## WHAT YOU WILL DO
1 – In the passage on conduct-regulating and loss-allocating rules, which law generally applies when the conflicting rules involve the appropriate standards of conduct?
2 – Condense the paragraph beginning "Conduct-regulating rules govern primary conduct" in the passage on conduct-regulating and loss-allocating rules into a brief list that keeps its main points.

Conduct-regulating rules govern primary conduct (see Schultz v Boy Scouts of Am., supra at 198). When the conflicting rules involve the appropriate standards of conduct, the law of the place of the tort will generally apply (see Padula v Lilarn Props. Corp., 84 NY2d 519, 522 [1994]; Cooney v Osgood Mach., 81 NY2d 66, 72 [1993]; Schultz v Boy Scouts of Am., supra at 198). *721“Loss allocating rules,” by contrast, are laws that “prohibit, assign, or limit liability after the tort occurs” (Padula v Lilarn Props. Corp., supra at 522; see King v Car Rentals, Inc., 29 AD3d 205, 209 [2006]). “Where the conflicting rules at issue are loss allocating and the parties to the lawsuit share a common domicile, the loss allocation rule of the common domicile will apply” (Padula v Lilarn Props. Corp., supra at 522).

## DATASET
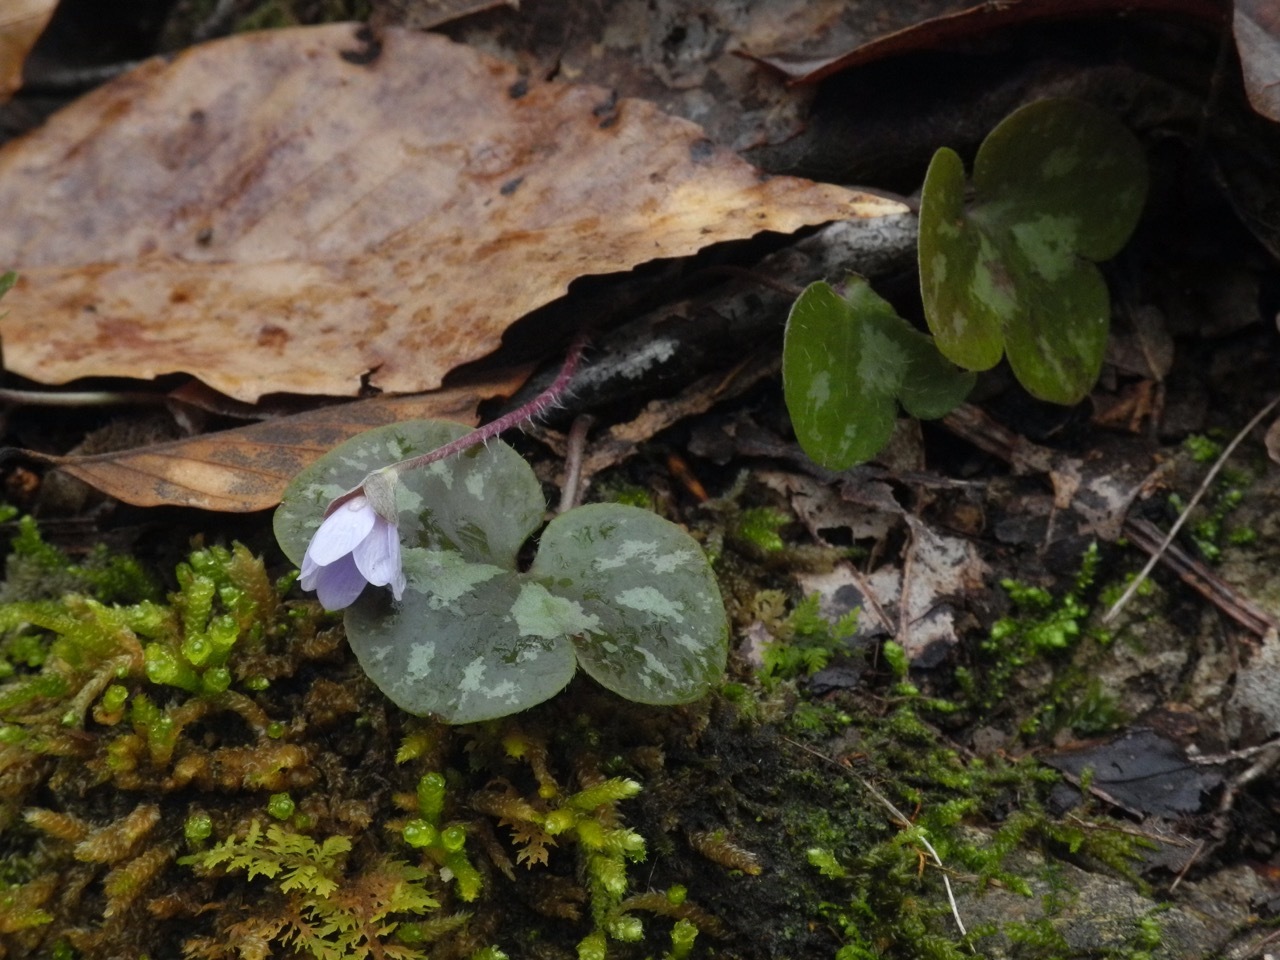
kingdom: Plantae
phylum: Tracheophyta
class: Magnoliopsida
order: Ranunculales
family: Ranunculaceae
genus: Hepatica
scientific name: Hepatica americana
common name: American hepatica
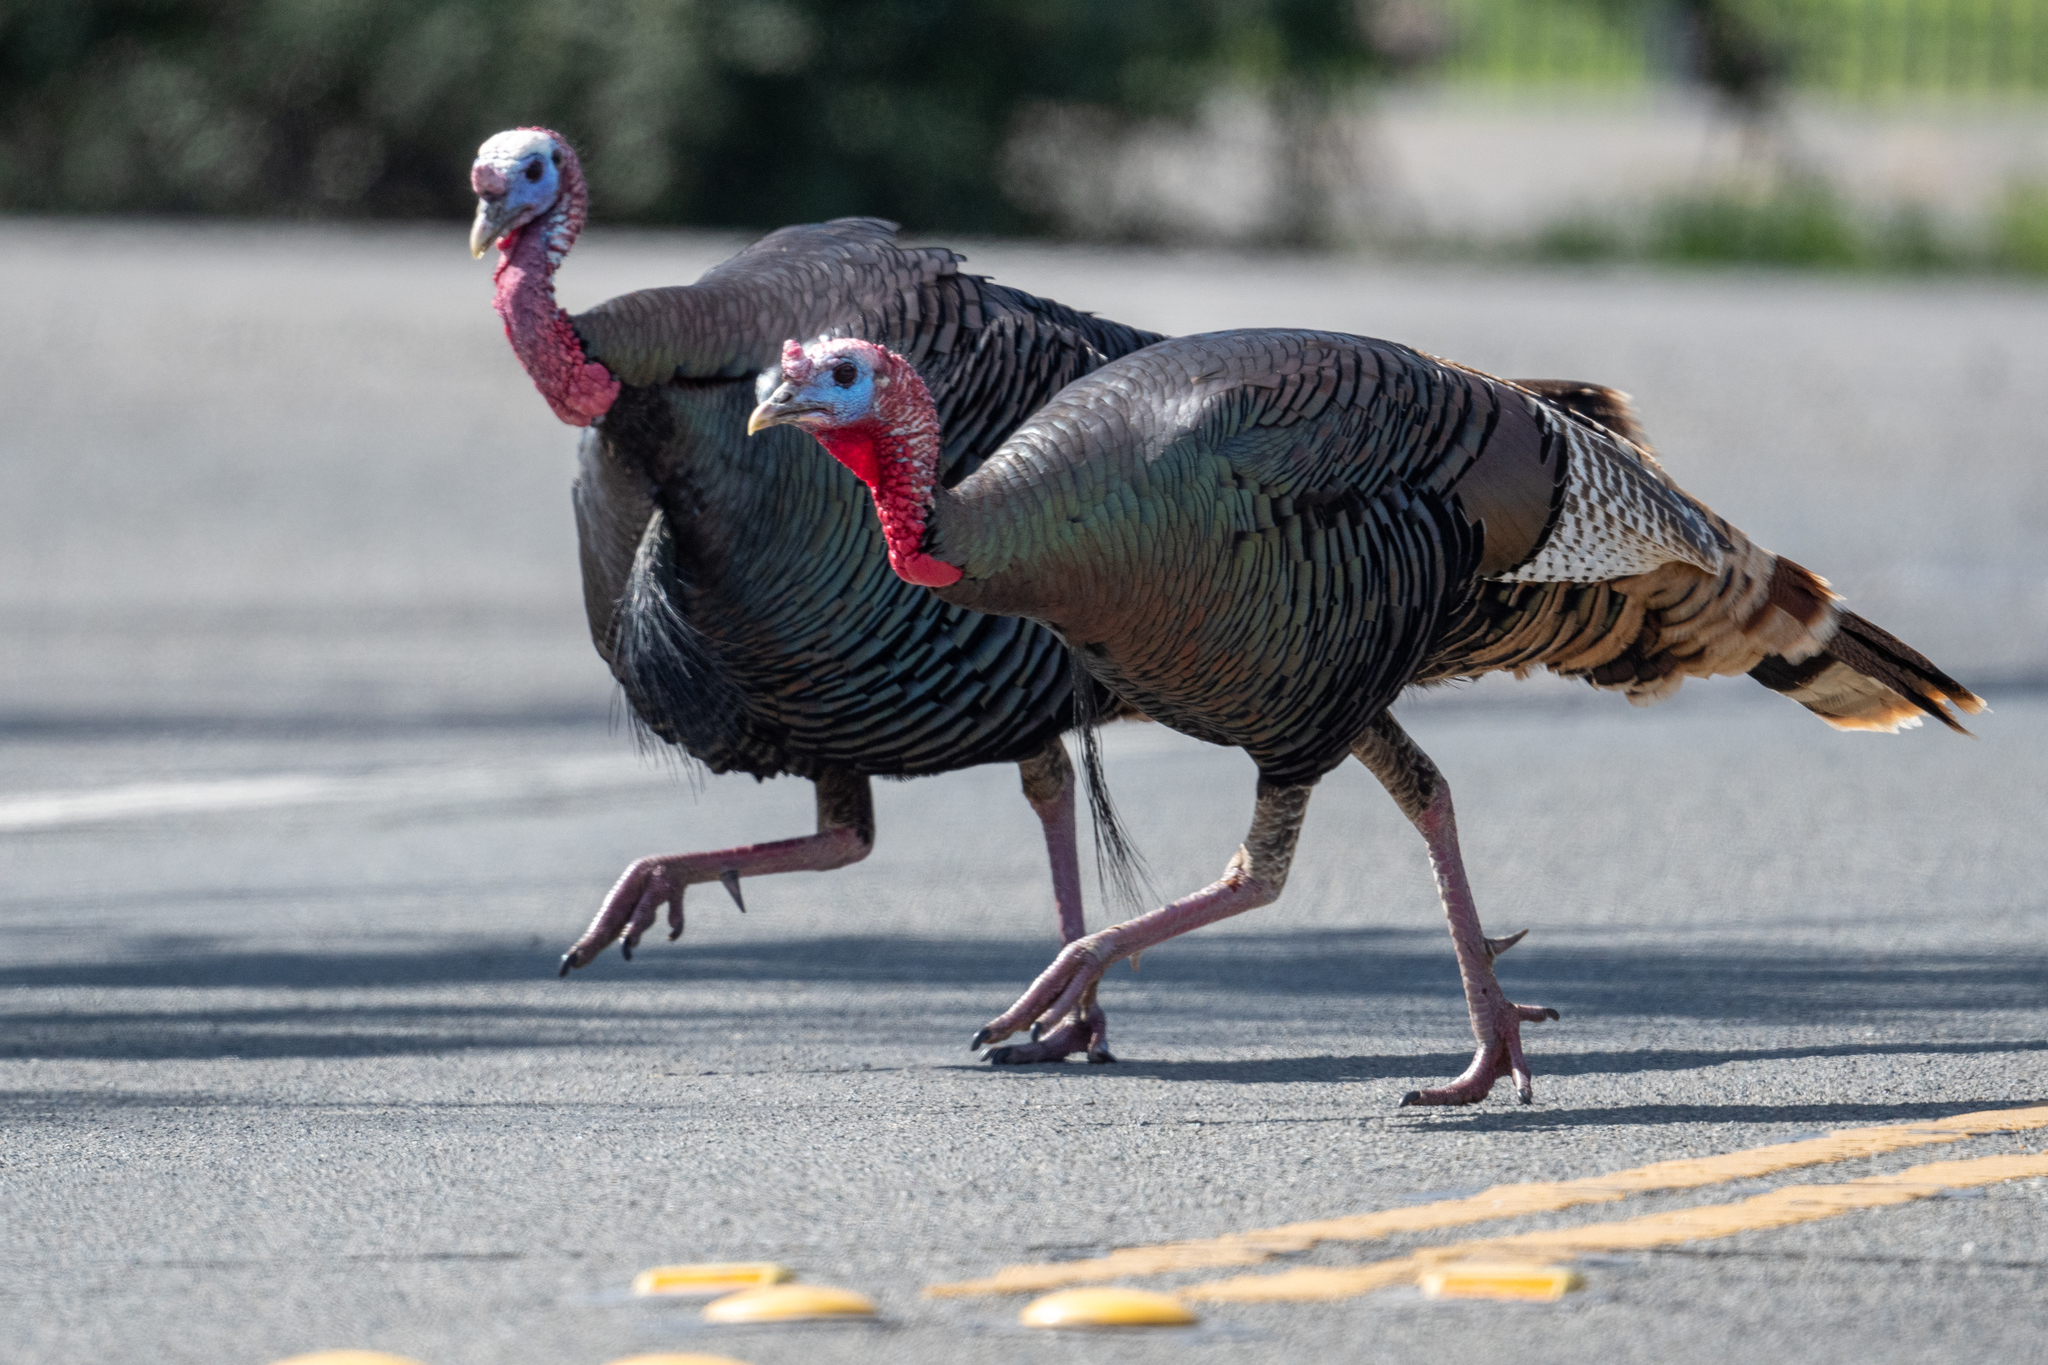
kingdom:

## ANSWERS FOR THE TASKS
1 – The law of the place of the tort generally applies.

2 –
- Conduct-regulating rules govern primary conduct.
- When the conflicting rules involve the appropriate standards of conduct, the law of the place of the tort will generally apply.
- Loss-allocating rules are laws that "prohibit, assign, or limit liability after the tort occurs."
- When the conflicting rules are loss-allocating and the parties share a common domicile, the loss-allocation rule of that common domicile applies.